Wednesday, June 15, 2011

NIGHTTIME BLOGGERY


It’s fun to stay at the YMCA. No, really. I promise it is. My wonderful Aunt Mo hooked it up for the Bike the US crew yesterday—we’re talking noodles, bread, inside sleeping space! My gosh, my rustic natural instincts barely knew how to handle all of the indoor luxury!
            Today was filled with unfamiliar bits of Ohio; the ride was weirdly disparate from the nostalgic trip into Cleveland—all of my childhood haunts were gone. The only truly dependable things were the corn and the headwind. At one point, Leigh and I agreed that the wind was strong enough to knock us off of our bicycles—but not the strongest we’d ever encountered. I mean, we are champs after all.
           
            Some things that I did today that I have never done before

1) Bicycle race through a field of barley (I think, maybe.)
            So. We were pace-lining through a relatively strong headwind in Middle-of-Nowhere-Farmy-Town, Ohio. Skylar raced up to Matt and I (we’d dropped most of the group) and suggested that we take a picture thigh-deep in barley, holding our bicycles above our heads like some sort of bicycle baptism (I mean, I thought of Simba in The Lion King, but Disney has poisoned my imagination, so take that as you will). Obviously we all agreed. After the photo, Skylar challenged me to a race through the stalks; I am a glutton for challenges and accepted. We lined up—I promptly hit a pot hole (how did a pot hole get into the middle of a barley field?!)  and flopped over. Skylar was christened King of the Wheat Fields. We chose to ride away and ignore the tattoos we’d made in some poor barley Farmer’s crop.

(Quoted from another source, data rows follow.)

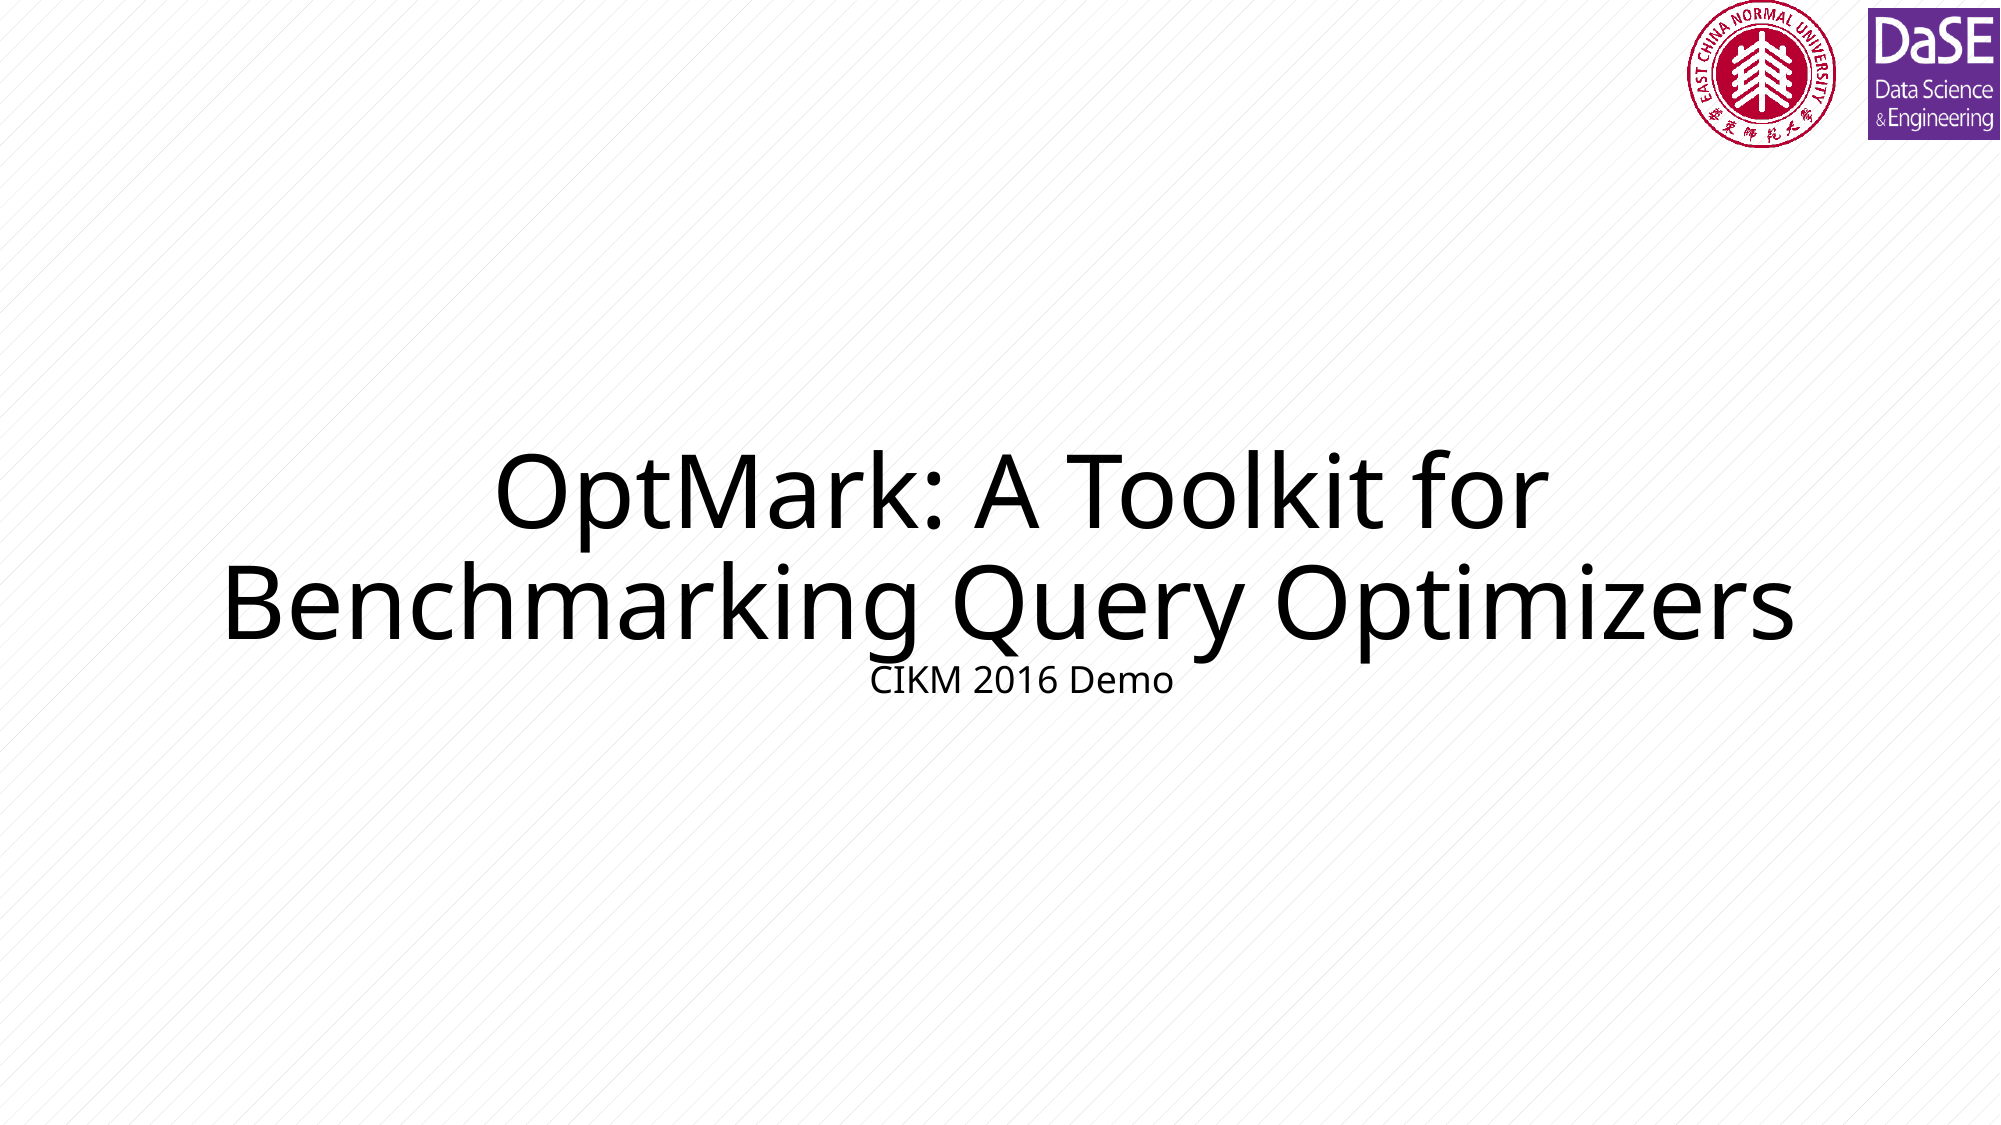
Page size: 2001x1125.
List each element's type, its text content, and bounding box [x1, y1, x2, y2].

picture [1868, 8, 2000, 140]
title OptMark: A Toolkit for Benchmarking Query Optimizers CIKM 2016 Demo [188, 415, 1856, 710]
picture [1687, 0, 1836, 148]
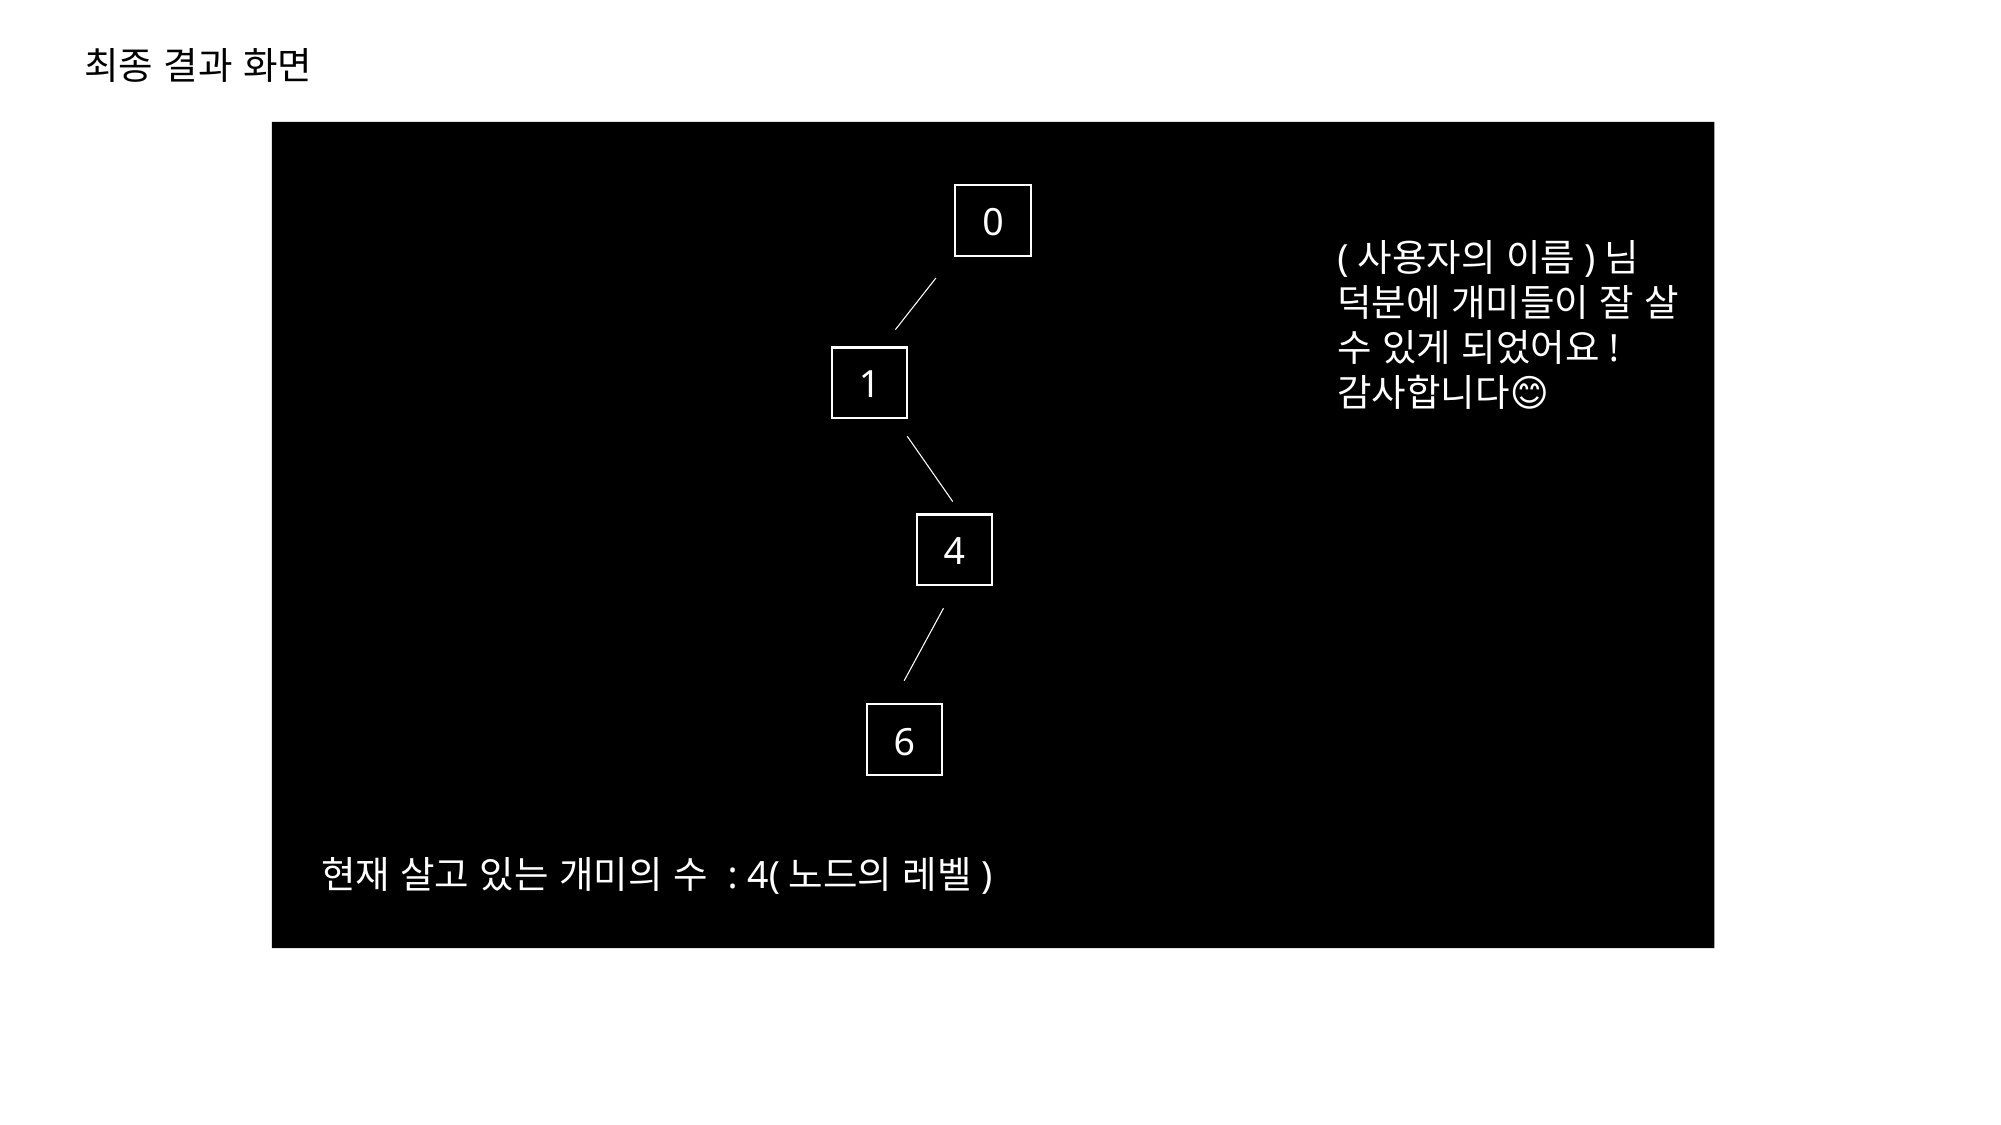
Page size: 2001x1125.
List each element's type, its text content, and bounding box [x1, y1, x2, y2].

text_box 4 [916, 513, 993, 586]
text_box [907, 436, 953, 502]
text_box 현재 살고 있는 개미의 수 : 4(노드의 레벨) [306, 844, 1088, 904]
text_box 최종 결과 화면 [69, 34, 328, 95]
text_box [271, 121, 1715, 949]
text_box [895, 277, 936, 330]
text_box 0 [954, 184, 1032, 257]
text_box (사용자의 이름)님 덕분에 개미들이 잘 살 수 있게 되었어요! 감사합니다😊 [1322, 226, 1697, 422]
text_box 1 [831, 346, 908, 419]
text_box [904, 608, 944, 681]
text_box 6 [866, 703, 943, 776]
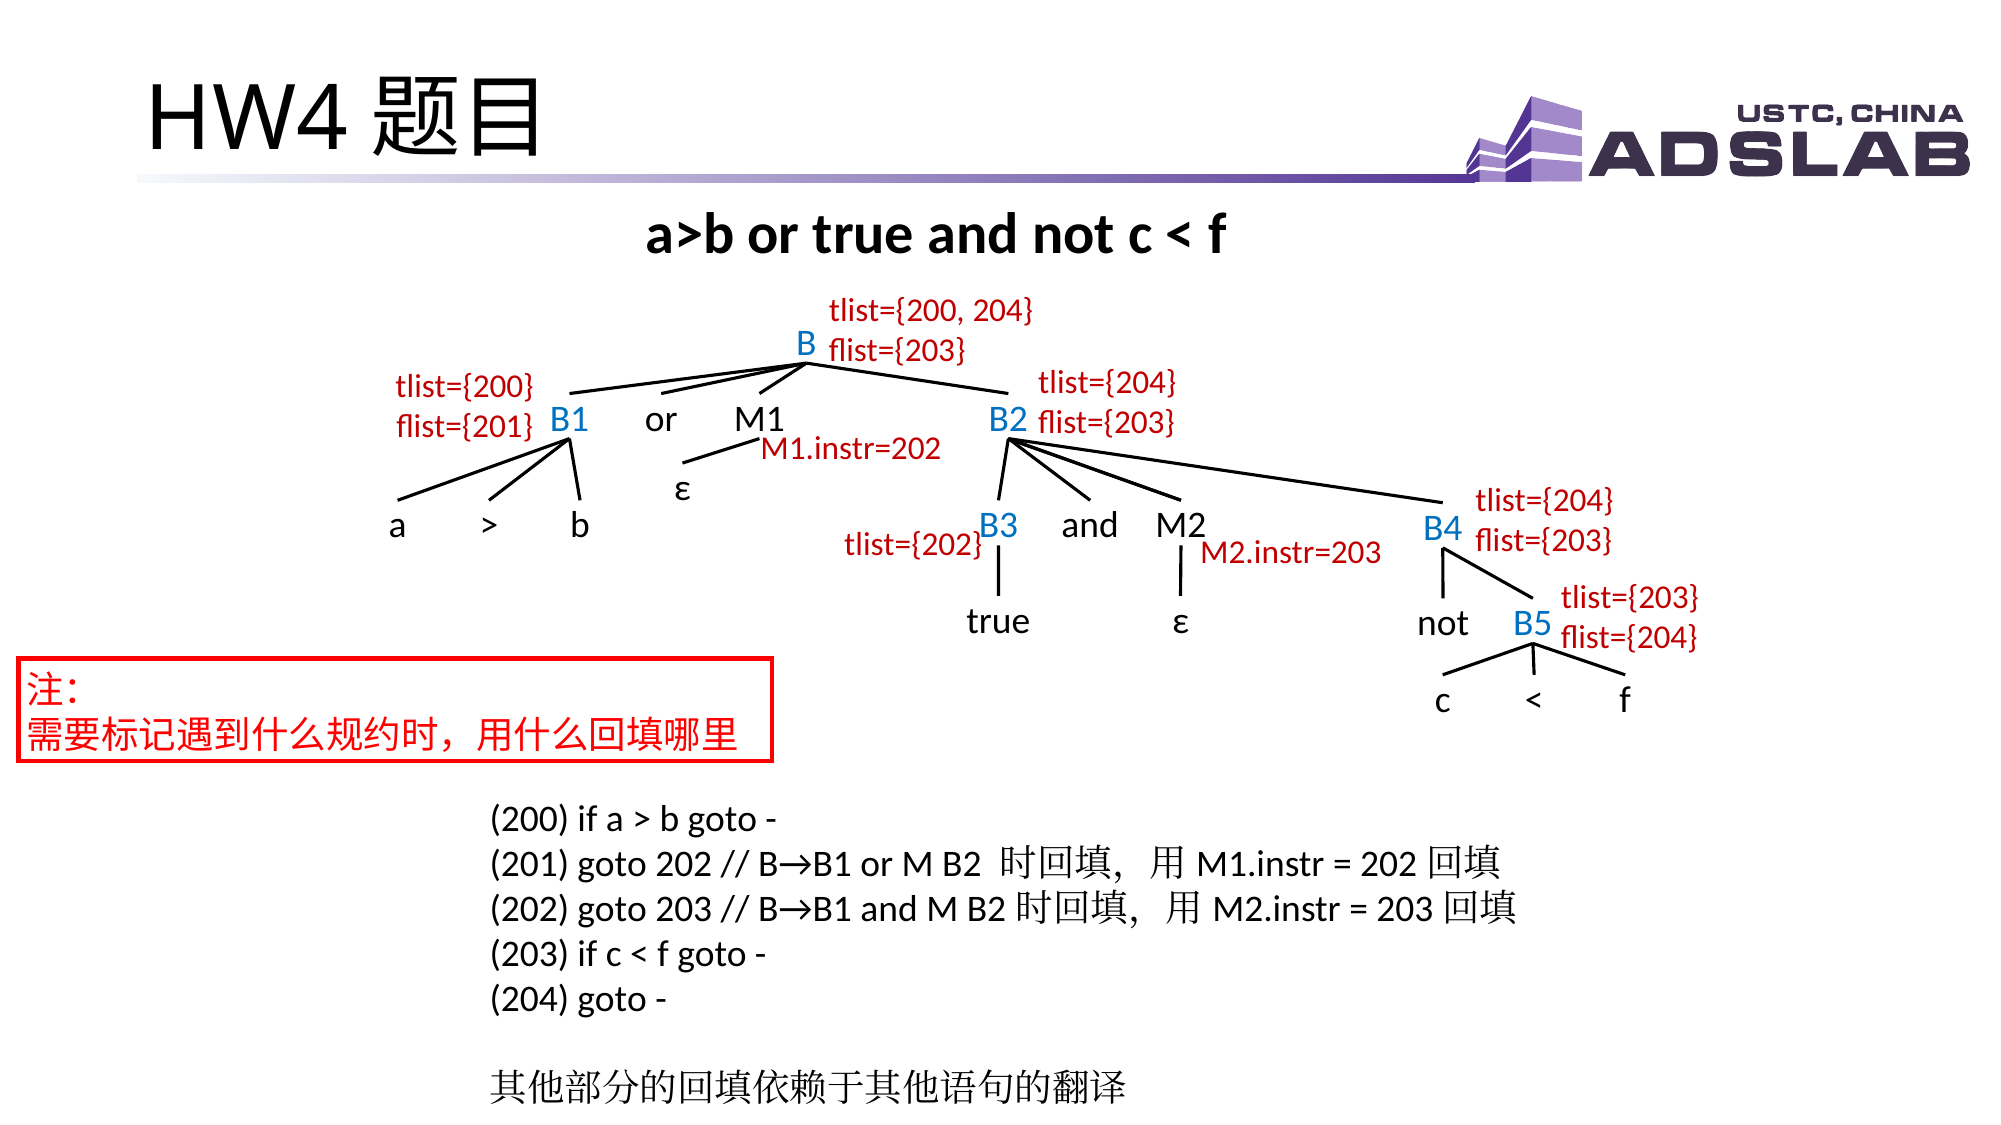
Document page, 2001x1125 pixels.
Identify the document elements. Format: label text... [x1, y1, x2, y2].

text_box < [1523, 676, 1545, 720]
text_box B [795, 318, 818, 363]
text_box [569, 438, 581, 501]
text_box B3 [976, 500, 1021, 546]
text_box (200) if a > b goto - (201) goto 202 // B→B1 or M B2 时回填，用M1.instr = 202回填 (202) goto 203 // B→B1 and M B2时回填，用M2.instr = 203回填 (203) if c < f goto - (204) goto - 其他部分的回填依赖于其他语句的翻译 [482, 786, 1525, 1125]
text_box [488, 438, 569, 501]
text_box M1.instr=202 [760, 426, 959, 467]
text_box tlist={200, 204} flist={203} [828, 287, 1034, 368]
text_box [397, 438, 488, 501]
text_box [1532, 643, 1626, 676]
text_box M2.instr=203 [1200, 530, 1399, 571]
text_box true [949, 595, 1047, 641]
text_box f [1614, 674, 1637, 720]
picture [1470, 93, 1976, 183]
text_box B5 [1510, 598, 1555, 643]
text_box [759, 363, 806, 394]
text_box and [1057, 503, 1123, 546]
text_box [806, 363, 1009, 394]
text_box tlist={204} flist={203} [1038, 359, 1177, 438]
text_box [660, 363, 759, 394]
text_box c [1432, 674, 1453, 720]
text_box M2 [1152, 503, 1210, 546]
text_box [1442, 643, 1532, 676]
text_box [569, 363, 660, 394]
text_box tlist={203} flist={204} [1560, 575, 1700, 656]
text_box ε [672, 462, 693, 509]
text_box a [387, 500, 408, 546]
text_box b [568, 500, 592, 546]
text_box > [478, 501, 500, 546]
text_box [682, 438, 760, 464]
text_box B4 [1420, 502, 1465, 548]
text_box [998, 438, 1008, 501]
text_box M1 [730, 394, 789, 438]
text_box ε [1158, 595, 1203, 641]
text_box a>b or true and not c < f [442, 187, 1443, 273]
text_box tlist={200} flist={201} [395, 364, 534, 445]
text_box B2 [986, 393, 1031, 439]
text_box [1442, 547, 1534, 599]
text_box 注： 需要标记遇到什么规约时，用什么回填哪里 [18, 658, 773, 762]
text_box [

2) Ford a river. On a bicycle.
            So when you’re biking the US for MS, you’re on a route. Sometimes you ignore the route—like when it leads you through gravelly canals, or, more pertinently, when it’s underwater. Yes. A group of us made a turn onto some tiny farm road that looked like it had maybe seen the wheels of two cars in entire lifetime—in the horizon, there was a weird sheen. A gloss. “Well, that’s odd!” A few of us said. We pressed forward. The sheen was an ocean that the rain had sown right in the middle of the road. How convenient! Some opted to walk across; I stuffed my Sidis down my jersey and clambered back aboard Sampson (my Serotta). The water was, at its deepest, about sixteen inches deep. Oh my lord.

3) Eat an entire pizza.
            I would sensationalize this too, but it sort of speaks for itself.